The rate at which competition is surging in Big Pharma is quickening. How do you break through the noise and single your company out?


In this article, we’ll discuss fatal but easy-to-ignore issues in the pharmaceutical industry and how branding can solve these problems.

By the end of this article, you’ll have a clear understanding of

  1. Threats that Big Pharma is facing
  2. What is branding in the pharmaceutical industry?
  3. The unmatched advantage of branding; And
  4. The 5 stages of developing a pharmaceutical brand strategy

Without wasting time, let’s dive in.

Threats the pharmaceutical industry is facing

The pharma industry is experiencing a profound change in multiple aspects. From increased competition, constant change in regulation, lack of innovation, and the rapid price increase of the R&D to name a few.

Companies back in the 1960s enjoyed great success with blockbuster drugs upon their approval. The drugs gain a price monopoly from the aggressive defense of its patent and as a result, annual sales soared up until the patent expires.

However, with the pressure of the flooding generic drugs, companies need to find other means to sustain their bottom line.

We’ll go into each threat and examine their risk at length. After that, we’ll explore possible solutions.

I) The increased cost of R&D and decreased annual sales for blockbuster drugs

Despite the increased cost of the R&D in the last decade, the new products approved by the FDA are roughly the same number as they were in the past. Companies more than ever, are spending billions in expenditure with little to no breakthrough findings.

In addition, the process of developing a new medicine is time-consuming. New products take at least 12 years to develop with a cost of more than $1 billion—an equivalent budget for launching a rocket to outer space.

With all these resources being thrown at the R&D, you’d expect a strong correlation between how much is spent and a long-lasting high annual sales. but that’s not the case.

There are mainly 3 factors as to why:

  1. Blockbuster drugs no longer possess the advantage of sales exclusivity: (the remaining period a drug will be protected from competition by its patent).
    • With the ever-shrinking period of patents, blockbuster’s great impact on annual sales is diminishing.
  2. The stream of generic drugs.
    • The competition from generic drugs is fierce. Once a generic equivalent is approved and enters the market, they are sold at a lower price thus, hurting the overall sales of their branded counterparts.

Provided records:
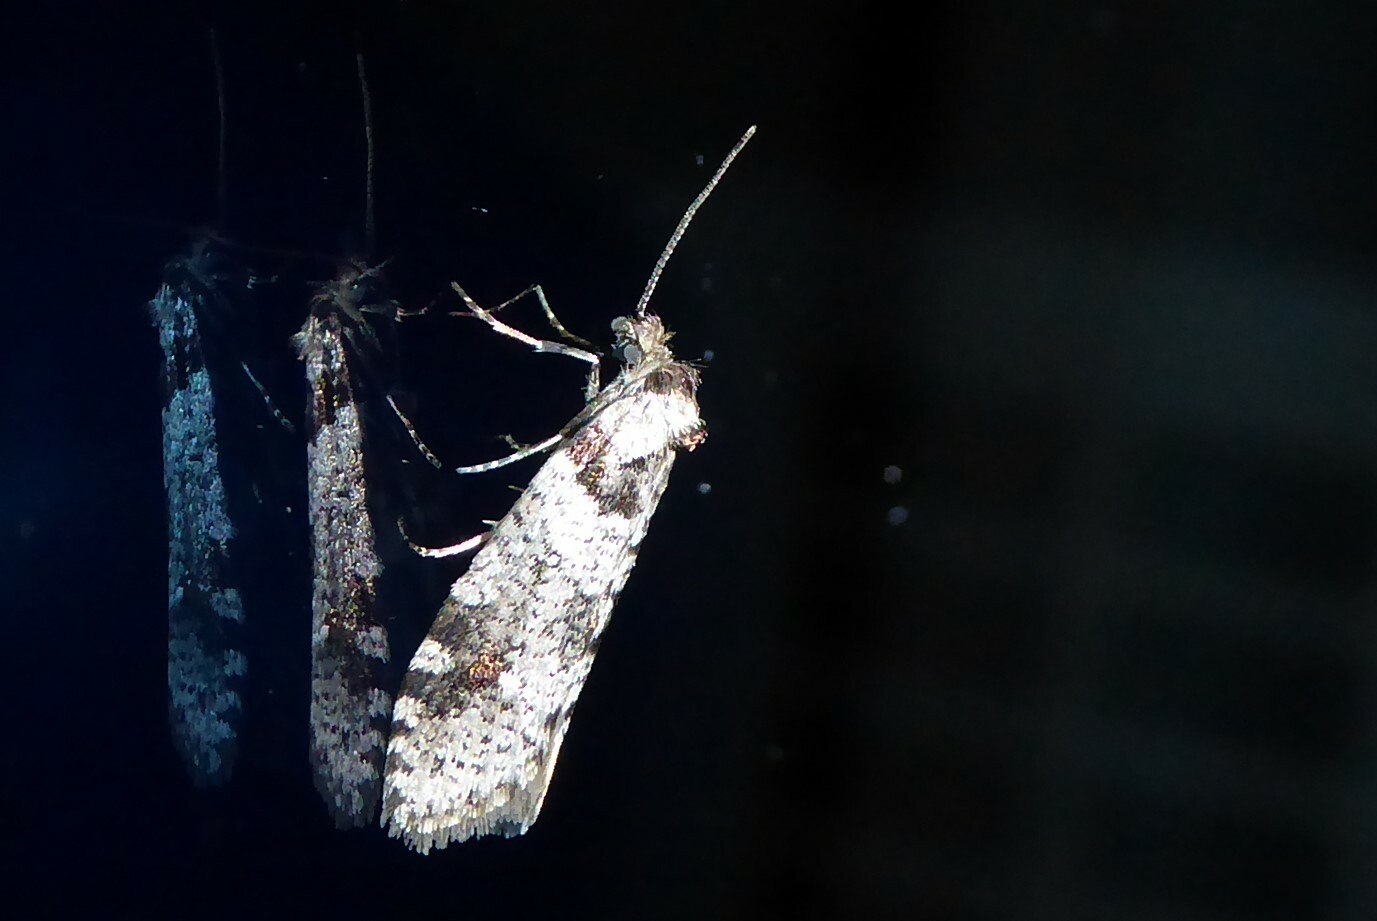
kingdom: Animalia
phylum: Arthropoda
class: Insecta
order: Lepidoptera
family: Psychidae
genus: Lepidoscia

Task requirements:
Using the pharmaceutical branding article, answer each question.
(a) In which decade did companies enjoy great success with blockbuster drugs upon approval?
(b) How long does a new product take to develop, and at what cost?
(c) How many stages of developing a pharmaceutical brand strategy does the article promise to cover?

Solution for this task:
(a) The 1960s.
(b) At least 12 years, at a cost of more than $1 billion.
(c) Five.